You might want to contact the GM's or PD's at your local stations to check on their plans, and tell them that the occasion should be celebrated appropriately with a final goodbye video and sign-off statement/National Anthem.
I can guarantee you that every GM and PD in this market has bigger and better things to worry about.
And as I keep pointing out, the last message any of us in the business want to send right now is anything having to do with "final" or "goodbye." The message is, "we're not going anywhere."
Going into this process, the transition already affected only 18% of our potential viewing audience (we have 82% cable/satellite penetration, which is very low on a national level). With diligent promotion of the transition over the last year or so, we believe we have that down to no more than 8-10% that's still watching OTA analog, and the goal of the next few weeks will be to drive that number down to zero.
If more than 2-3% of our audience is still watching analog on the night of Feb. 17, we've done something wrong. There will be no special programming, no video montage, no national anthem. The 82% of our viewers watching on cable or satellite will see Charlie Rose keep on going at midnight. The 15% watching on our DTV channel will see Charlie Rose keep on going at midnight. The remainder will have spent the day watching snippets of programming interrupted by fullscreen messages and crawls giving our phonebank number so we can get them converted, even at the last minute...and at midnight, we'll hit that red button and they'll see a screen full of snow.
(Assuming, that is, that the old Harris up on the hill even makes it that long. If it dies between now and then, that's it.)
Look, I'm as romantic about the long history of analog TV as anyone. I've spent more summer afternoons than I can count watching the snow on channels 2 and 3 give way to E-skip from Kansas and Nebraska and Louisiana and Florida, and I'll miss that like crazy when it's gone.

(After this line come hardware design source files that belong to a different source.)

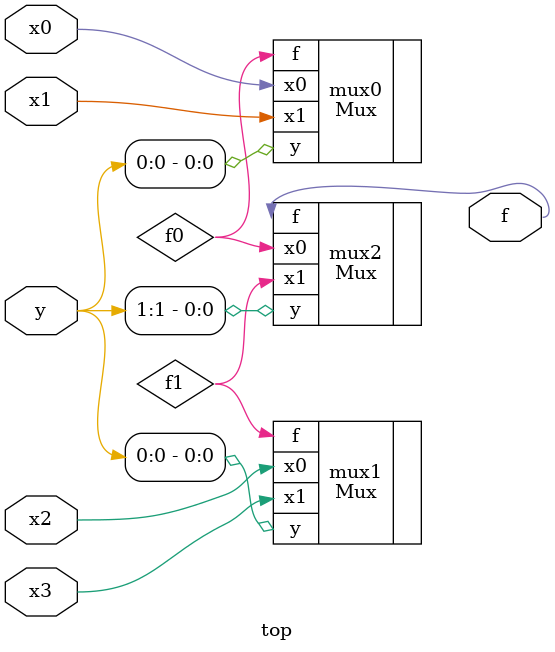
<source format=v>
module top(
    input x0,
    input x1,
    input x2,
    input x3,
    input[1:0] y,
    output f
);
    wire f0, f1;

    Mux mux0(
        .x0(x0),
        .x1(x1),
        .y(y[0]),
        .f(f0)
    );

    Mux mux1(
        .x0(x2),
        .x1(x3),
        .y(y[0]),
        .f(f1)
    );

    Mux mux2(
        .x0(f0),
        .x1(f1),
        .y(y[1]),
        .f(f)
    );

endmodule
</source>
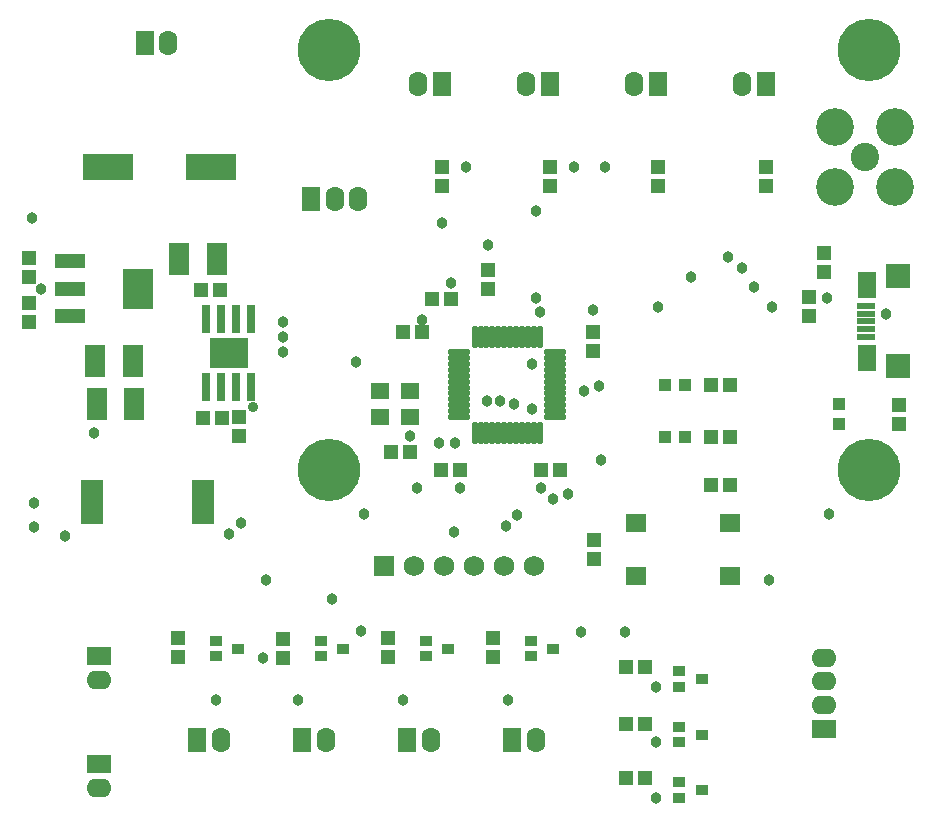
<source format=gts>
G04 Layer_Color=8388736*
%FSLAX25Y25*%
%MOIN*%
G70*
G01*
G75*
%ADD60R,0.02769X0.09461*%
%ADD61R,0.13005X0.10249*%
%ADD62R,0.07808X0.14816*%
%ADD63R,0.06706X0.10642*%
%ADD64R,0.04540X0.04737*%
%ADD65R,0.04737X0.04540*%
%ADD66R,0.16942X0.08674*%
%ADD67R,0.06115X0.02375*%
%ADD68R,0.08280X0.07887*%
%ADD69R,0.06115X0.09068*%
%ADD70R,0.06312X0.05524*%
%ADD71O,0.07690X0.01981*%
%ADD72O,0.01981X0.07690*%
%ADD73R,0.06922X0.05918*%
%ADD74R,0.04737X0.04934*%
%ADD75R,0.04934X0.04737*%
%ADD76R,0.04343X0.03556*%
%ADD77R,0.03950X0.03950*%
%ADD78R,0.03950X0.03950*%
%ADD79R,0.10249X0.04737*%
%ADD80R,0.10249X0.13398*%
%ADD81C,0.12611*%
%ADD82C,0.09461*%
%ADD83C,0.06800*%
%ADD84R,0.06800X0.06800*%
%ADD85R,0.06300X0.08300*%
%ADD86O,0.06300X0.08300*%
%ADD87O,0.08300X0.06300*%
%ADD88R,0.08300X0.06300*%
%ADD89C,0.03800*%
%ADD90C,0.20800*%
%ADD91C,0.03500*%
%ADD92C,0.02769*%
D60*
X69500Y151681D02*
D03*
X74500D02*
D03*
X79500D02*
D03*
X84500D02*
D03*
X69500Y174319D02*
D03*
X74500D02*
D03*
X79500D02*
D03*
X84500D02*
D03*
D61*
X77000Y163000D02*
D03*
D62*
X68504Y113500D02*
D03*
X31496D02*
D03*
D63*
X32980Y146000D02*
D03*
X45500D02*
D03*
X32500Y160500D02*
D03*
X45020D02*
D03*
X73020Y194500D02*
D03*
X60500D02*
D03*
D64*
X80500Y141650D02*
D03*
Y135350D02*
D03*
X198850Y94350D02*
D03*
Y100650D02*
D03*
X198350Y163850D02*
D03*
Y170150D02*
D03*
X10500Y194650D02*
D03*
Y188350D02*
D03*
Y173350D02*
D03*
Y179650D02*
D03*
D65*
X74150Y184000D02*
D03*
X67850D02*
D03*
X74650Y141500D02*
D03*
X68350D02*
D03*
X135201Y170000D02*
D03*
X141500D02*
D03*
X154150Y124000D02*
D03*
X147850D02*
D03*
X181201D02*
D03*
X187500D02*
D03*
X144850Y181000D02*
D03*
X151150D02*
D03*
X137500Y130000D02*
D03*
X131201D02*
D03*
D66*
X71126Y225000D02*
D03*
X36874D02*
D03*
D67*
X289600Y171091D02*
D03*
Y173650D02*
D03*
Y168531D02*
D03*
Y176209D02*
D03*
Y178768D02*
D03*
D68*
X300289Y188610D02*
D03*
Y158689D02*
D03*
D69*
X289800Y161445D02*
D03*
X289856Y185854D02*
D03*
D70*
X137350Y150331D02*
D03*
X127350D02*
D03*
Y141669D02*
D03*
X137350D02*
D03*
D71*
X185894Y155453D02*
D03*
Y157421D02*
D03*
Y163327D02*
D03*
Y161358D02*
D03*
Y159390D02*
D03*
Y153484D02*
D03*
Y151516D02*
D03*
Y149547D02*
D03*
Y147579D02*
D03*
Y145610D02*
D03*
Y143642D02*
D03*
Y141673D02*
D03*
X153807D02*
D03*
Y143642D02*
D03*
Y145610D02*
D03*
Y147579D02*
D03*
Y149547D02*
D03*
Y151516D02*
D03*
Y153484D02*
D03*
Y155453D02*
D03*
Y157421D02*
D03*
Y159390D02*
D03*
Y161358D02*
D03*
Y163327D02*
D03*
D72*
X159024Y168543D02*
D03*
X160992D02*
D03*
X162961D02*
D03*
X164929D02*
D03*
X166898D02*
D03*
X168866D02*
D03*
X170835D02*
D03*
X172803D02*
D03*
X174772D02*
D03*
X176740D02*
D03*
X178709D02*
D03*
X180677D02*
D03*
Y136457D02*
D03*
X178709D02*
D03*
X176740D02*
D03*
X174772D02*
D03*
X172803D02*
D03*
X170835D02*
D03*
X168866D02*
D03*
X166898D02*
D03*
X164929D02*
D03*
X162961D02*
D03*
X160992D02*
D03*
X159024D02*
D03*
D73*
X212701Y88642D02*
D03*
Y106358D02*
D03*
X244000Y88642D02*
D03*
Y106358D02*
D03*
D74*
X60000Y68150D02*
D03*
Y61850D02*
D03*
X95000Y67650D02*
D03*
Y61350D02*
D03*
X130000Y68150D02*
D03*
Y61850D02*
D03*
X165000Y68150D02*
D03*
Y61850D02*
D03*
X256000Y218701D02*
D03*
Y225000D02*
D03*
X220000Y218701D02*
D03*
Y225000D02*
D03*
X184000Y218701D02*
D03*
Y225000D02*
D03*
X148000Y218701D02*
D03*
Y225000D02*
D03*
X275500Y196299D02*
D03*
Y190000D02*
D03*
X270500Y175350D02*
D03*
Y181650D02*
D03*
X300500Y139500D02*
D03*
Y145799D02*
D03*
X163500Y190650D02*
D03*
Y184350D02*
D03*
D75*
X244000Y119000D02*
D03*
X237701D02*
D03*
Y135000D02*
D03*
X244000D02*
D03*
X237701Y152500D02*
D03*
X244000D02*
D03*
X215650Y58378D02*
D03*
X209350D02*
D03*
X215650Y39378D02*
D03*
X209350D02*
D03*
X215650Y21378D02*
D03*
X209350D02*
D03*
D76*
X72760Y67059D02*
D03*
Y61941D02*
D03*
X80240Y64500D02*
D03*
X107760Y67059D02*
D03*
Y61941D02*
D03*
X115240Y64500D02*
D03*
X142760Y67059D02*
D03*
Y61941D02*
D03*
X150240Y64500D02*
D03*
X177760Y67059D02*
D03*
Y61941D02*
D03*
X185240Y64500D02*
D03*
X227260Y56937D02*
D03*
Y51819D02*
D03*
X234740Y54378D02*
D03*
X227260Y38437D02*
D03*
Y33319D02*
D03*
X234740Y35878D02*
D03*
X227260Y19937D02*
D03*
Y14819D02*
D03*
X234740Y17378D02*
D03*
D77*
X222602Y135000D02*
D03*
X229098D02*
D03*
X222602Y152500D02*
D03*
X229098D02*
D03*
D78*
X280500Y145898D02*
D03*
Y139402D02*
D03*
D79*
X24083Y193555D02*
D03*
Y184500D02*
D03*
Y175445D02*
D03*
D80*
X46917Y184500D02*
D03*
D81*
X279000Y218500D02*
D03*
Y238500D02*
D03*
X299000D02*
D03*
Y218500D02*
D03*
D82*
X289000Y228500D02*
D03*
D83*
X178850Y92000D02*
D03*
X168850D02*
D03*
X158850D02*
D03*
X148850D02*
D03*
X138850D02*
D03*
D84*
X128850D02*
D03*
D85*
X256000Y252850D02*
D03*
X220000D02*
D03*
X184000D02*
D03*
X148000D02*
D03*
X66500Y34000D02*
D03*
X101500D02*
D03*
X136500D02*
D03*
X171500D02*
D03*
X104500Y214500D02*
D03*
X49000Y266500D02*
D03*
D86*
X248126Y252850D02*
D03*
X212126D02*
D03*
X176126D02*
D03*
X140126D02*
D03*
X74374Y34000D02*
D03*
X109374D02*
D03*
X144374D02*
D03*
X179374D02*
D03*
X120248Y214500D02*
D03*
X112374D02*
D03*
X56874Y266500D02*
D03*
D87*
X275500Y53626D02*
D03*
Y45752D02*
D03*
Y61500D02*
D03*
X33949Y18126D02*
D03*
Y54126D02*
D03*
D88*
X275500Y37878D02*
D03*
X33949Y26000D02*
D03*
Y62000D02*
D03*
D89*
X277000Y109500D02*
D03*
X137350Y135500D02*
D03*
X11500Y208000D02*
D03*
X296000Y176000D02*
D03*
X32000Y136500D02*
D03*
X122000Y109500D02*
D03*
X89500Y87500D02*
D03*
X139701Y118201D02*
D03*
X154299D02*
D03*
X181201D02*
D03*
X185000Y114500D02*
D03*
X190000Y116000D02*
D03*
X163500Y199000D02*
D03*
X151000Y186500D02*
D03*
X119500Y160000D02*
D03*
X198500Y177500D02*
D03*
X179500Y210500D02*
D03*
X95000Y163500D02*
D03*
X219500Y51819D02*
D03*
Y33319D02*
D03*
X219319Y14819D02*
D03*
X121000Y70500D02*
D03*
X201000Y127500D02*
D03*
X257000Y87500D02*
D03*
X220000Y178500D02*
D03*
X258000D02*
D03*
X252000Y185000D02*
D03*
X248000Y191500D02*
D03*
X243500Y195000D02*
D03*
X179500Y181500D02*
D03*
X231000Y188500D02*
D03*
X200500Y152000D02*
D03*
X195500Y150500D02*
D03*
X111500Y81000D02*
D03*
X72878Y47378D02*
D03*
X88500Y61500D02*
D03*
X81000Y106500D02*
D03*
X77250Y102750D02*
D03*
X95000Y173500D02*
D03*
Y168500D02*
D03*
X22500Y102000D02*
D03*
X12000Y113000D02*
D03*
Y105000D02*
D03*
X172000Y146000D02*
D03*
X202500Y225000D02*
D03*
X167500Y147000D02*
D03*
X192000Y225000D02*
D03*
X163000Y147000D02*
D03*
X156000Y225000D02*
D03*
X178000Y144500D02*
D03*
X209000Y70000D02*
D03*
X194500D02*
D03*
X152000Y103500D02*
D03*
X178110Y159390D02*
D03*
X180677Y176677D02*
D03*
X173000Y109000D02*
D03*
X169500Y105500D02*
D03*
X147000Y133000D02*
D03*
X152500D02*
D03*
X14350Y184500D02*
D03*
X100091Y47378D02*
D03*
X135091D02*
D03*
X170091D02*
D03*
X276500Y181500D02*
D03*
X148000Y206500D02*
D03*
X141500Y174000D02*
D03*
D90*
X290500Y124000D02*
D03*
Y264000D02*
D03*
X110500D02*
D03*
Y124000D02*
D03*
D91*
X85000Y145000D02*
D03*
D92*
X72669Y160835D02*
D03*
Y165165D02*
D03*
X77000Y160835D02*
D03*
Y165165D02*
D03*
X81331Y160835D02*
D03*
Y165165D02*
D03*
M02*

</source>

But from the point of view of a broadcaster, not a DXer or historian, that's not where most of our audience is. They just want to watch Charlie Rose - or Leno, or Letterman, or Nightline - that night, and the highest and best service we can provide them as broadcasters (especially after they've gone to the trouble of getting the boxes and hooking them up) is to give them just what they expect, without the confusion of a "goodbye" message on a channel that, for them, won't be going away at all.